Aim of the exercise: Count the lines in the rows below that contain the string "Aggravated", matching case exactly. Reply with the number alone.

[Rows from a data collection]
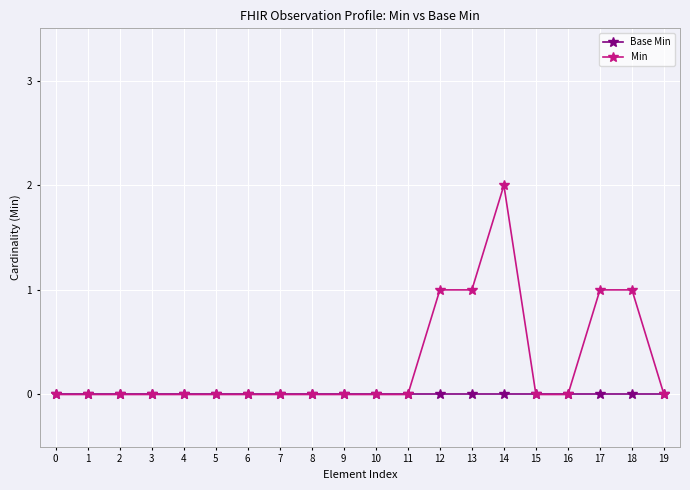

What is the difference between the maximum and minimum values in the Min series?

2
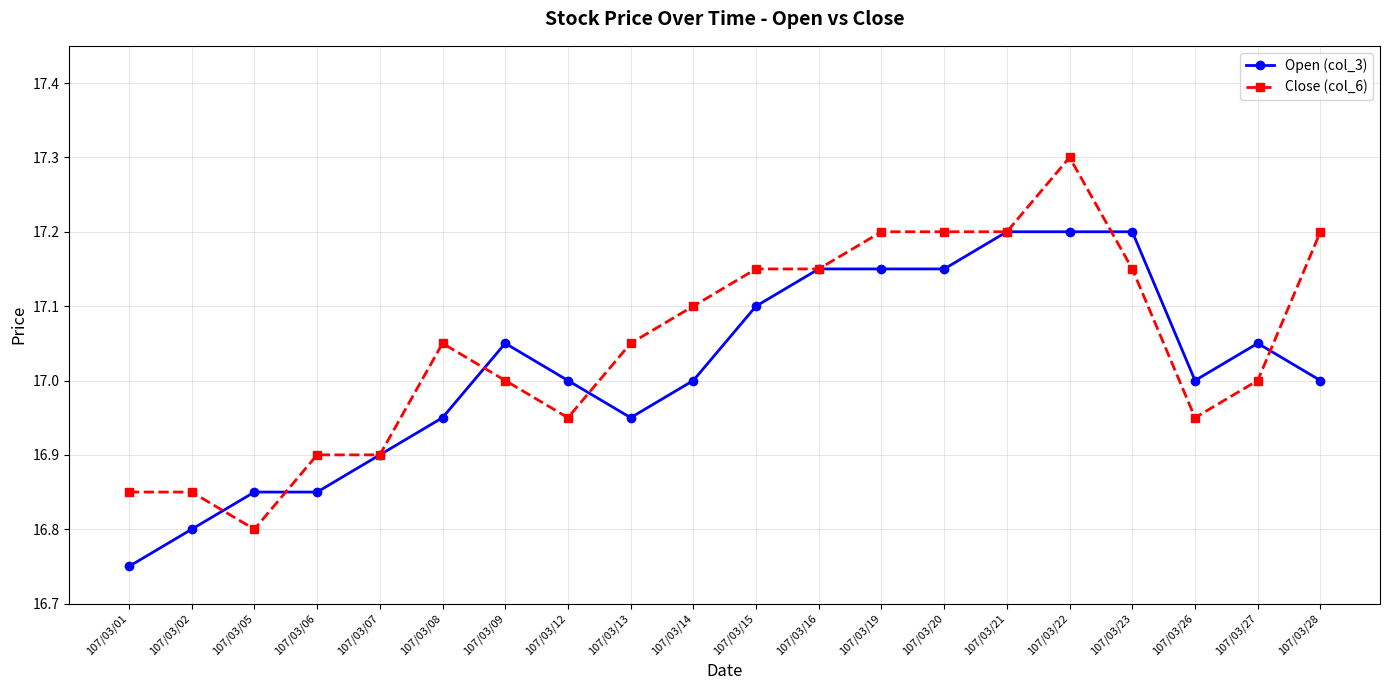

Which series changed the most between 107/03/05 and 107/03/22?

Close (col_6)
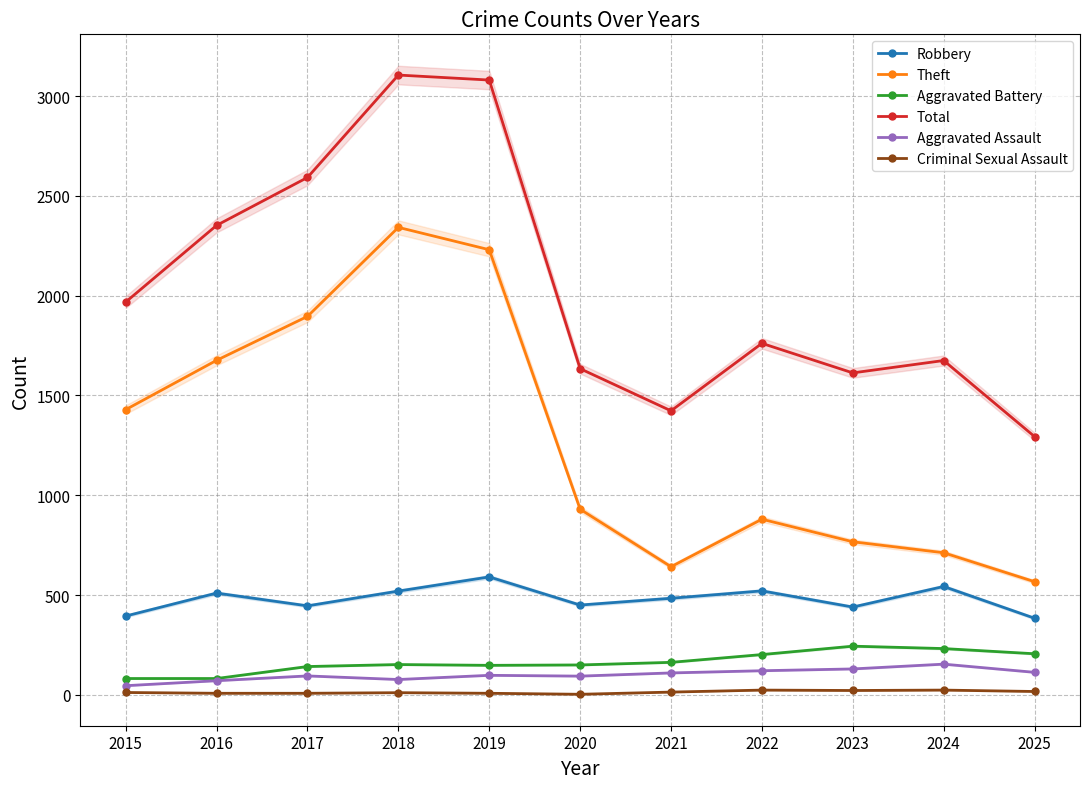

Does the chart display data point markers on the line(s)?

Yes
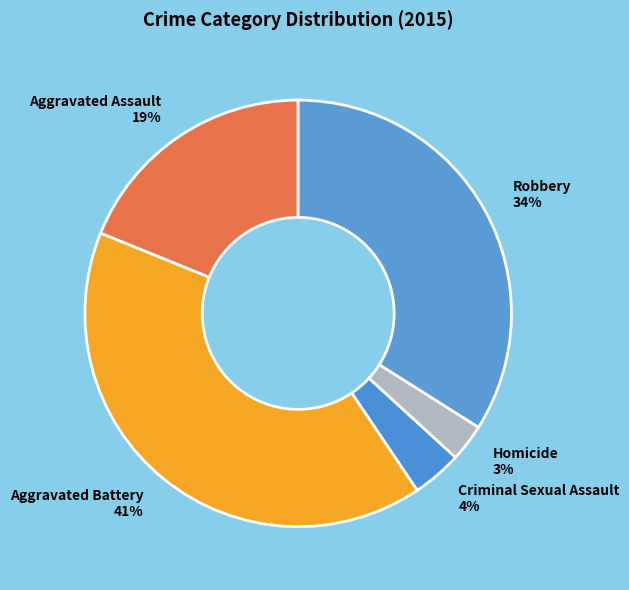

Between Robbery and Aggravated Assault, which is larger?

Robbery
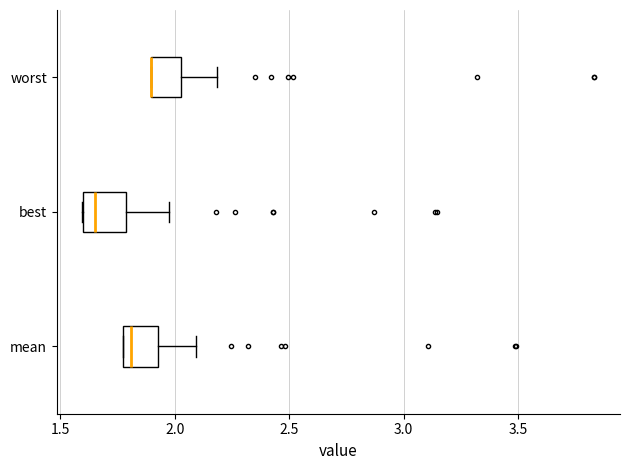

Reading bottom to top, read every box against the x-axis: the position of its median line, the range the box covers, and the ends of its whiskers. The values are not printed on the chart, so give them approximately, as read against the axis.

mean: median 1.80, box 1.75 to 1.95, whiskers 1.75 to 2.10
best: median 1.65, box 1.60 to 1.80, whiskers 1.60 to 2.00
worst: median 1.90 (drawn on the box's left edge), box 1.90 to 2.05, whiskers 1.90 to 2.20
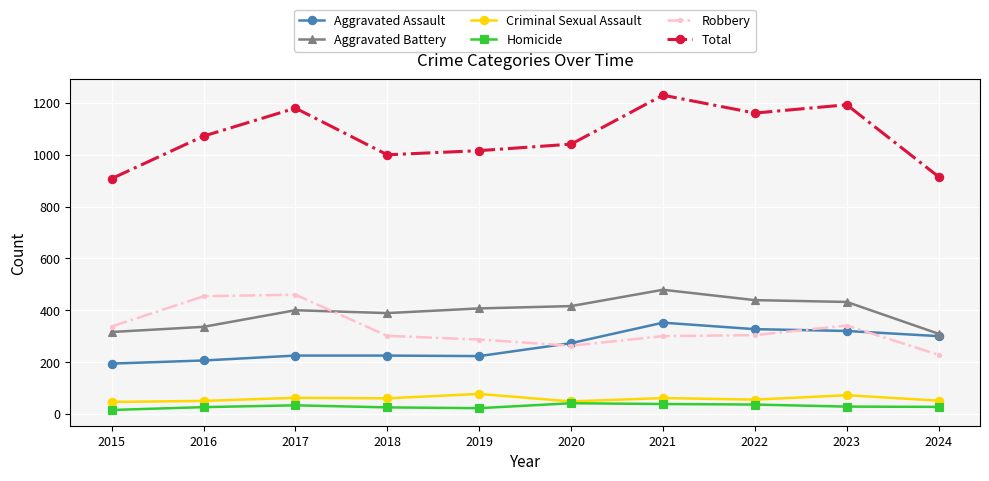

What are all the series names shown in the legend?

Aggravated Assault, Aggravated Battery, Criminal Sexual Assault, Homicide, Robbery, Total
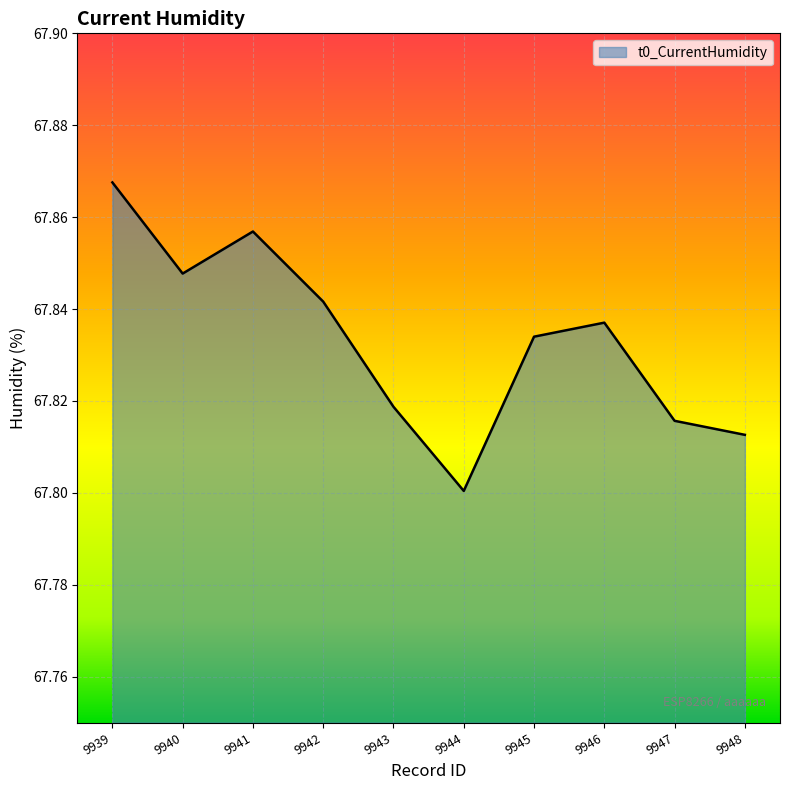

Does the chart display data point markers on the line(s)?

No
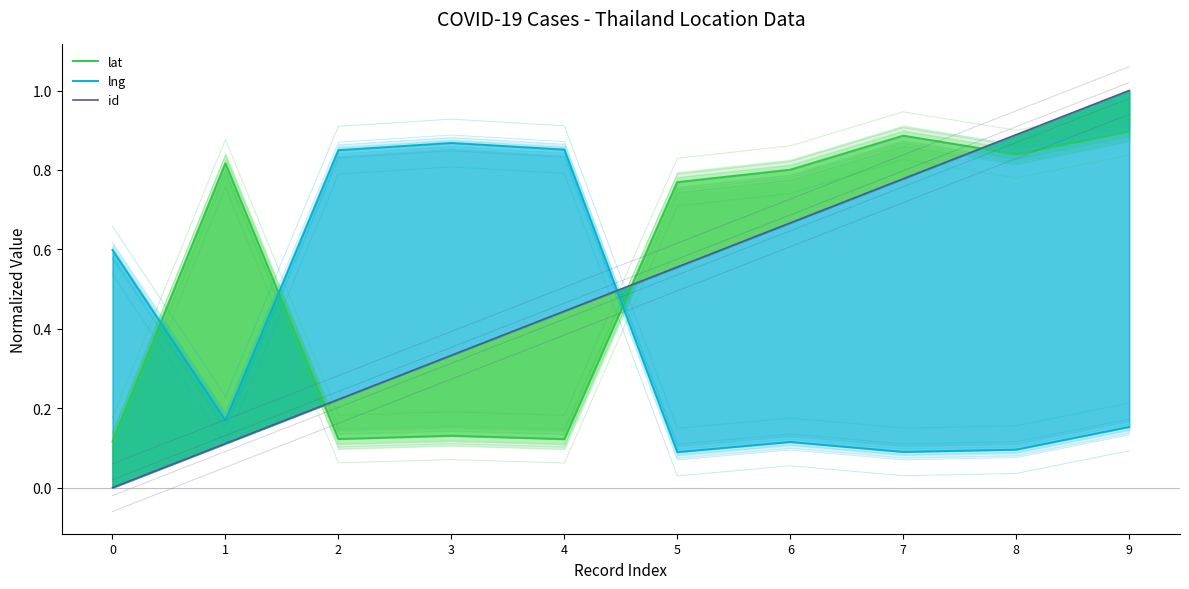

What is the difference between the id values at 1 and 5?

0.4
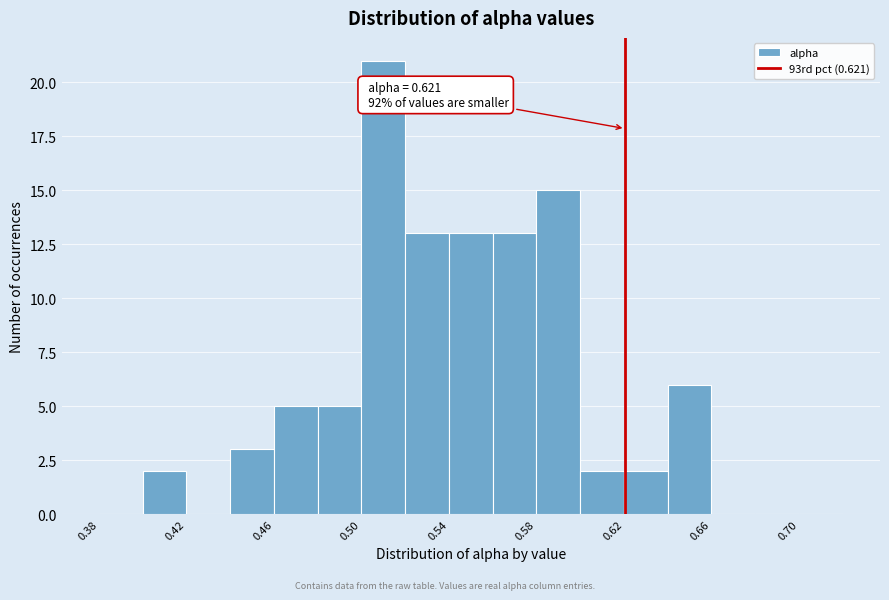

Which range on the x-axis has the tallest bar?

0.50 to 0.52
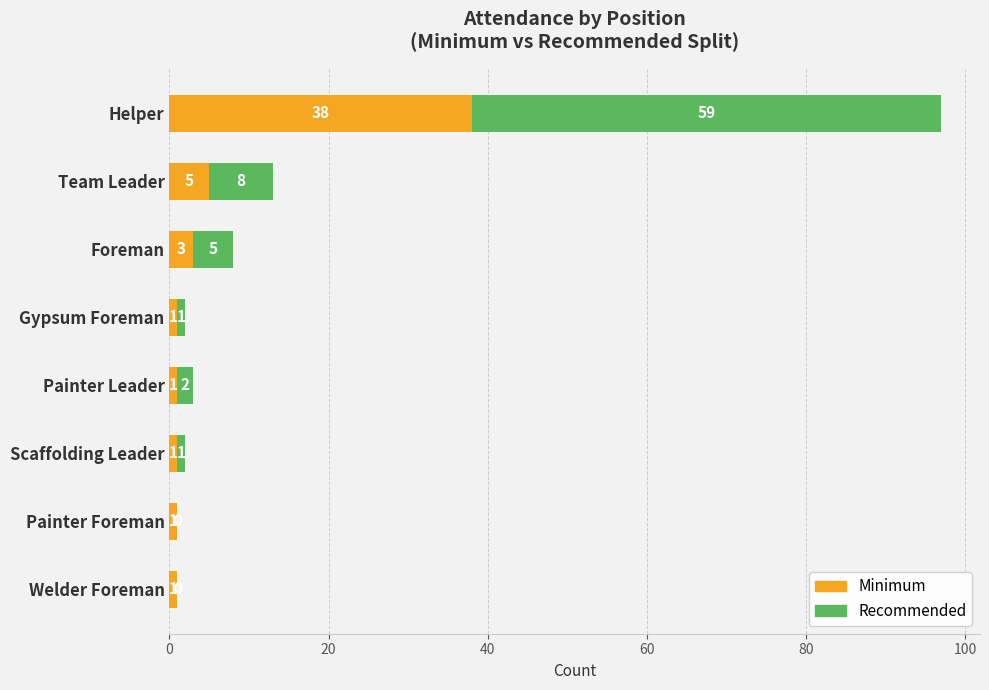

At which category is the sum across all series the highest?

Helper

Completed exercise: 2